MYSTIQUE REVIEW FROM THE AGE
MIKE DALEY REVIEW OF SOUTHERN MYSTIQUE
IF, AS I did, you enjoyed River Red last Thursday, from ABC-TV’s excellent Wildscreen documentary series, you may have noted the atmospheric musical score by Simon Lewis. This enterprising young musician has been performing and recording steadily since graduating in 1991 from the University of Melbourne (he majored in jazz piano and composition. His latest album, Southern Mystique, completes a trilogy of home-recorded titles (Southern Waters and Southern Dreaming are the others) inspired by our majestic south-west coast.
It's the kind of music you put on to shut out the city roar, conjuring up images and sounds of windswept cliffs, gulls wheeling over the foam as the setting sun sinks into a crimson ocean ... that kind of stuff! Lewis blends in natural and keyboard sounds, augmented by the multi-faceted percussion of Peter Neville (everything from shakers and Moroccan clay drums to an egg!), vocalist Lena Macdonald, other stringed instruments and, on the slowly cascading Soul of the Gorge, some Faye Dumont Singers.

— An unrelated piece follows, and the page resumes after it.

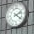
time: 2:21
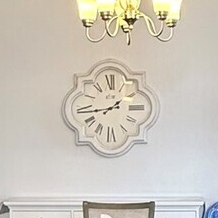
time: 1:43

The gentle piano ostinato on In The Clouds (The Dream of Flying), together with the wafting soprano saxophone of Nick Yates, reminds me in places of guitarist Ralph Towner's Icarus from a mid-'70s ECM album called Diary. It's a genre they used to label Third Stream jazz, but these days it's interchangeable with New Age or ambient. Whatever you call it, Southern Mystique is a captivating experience.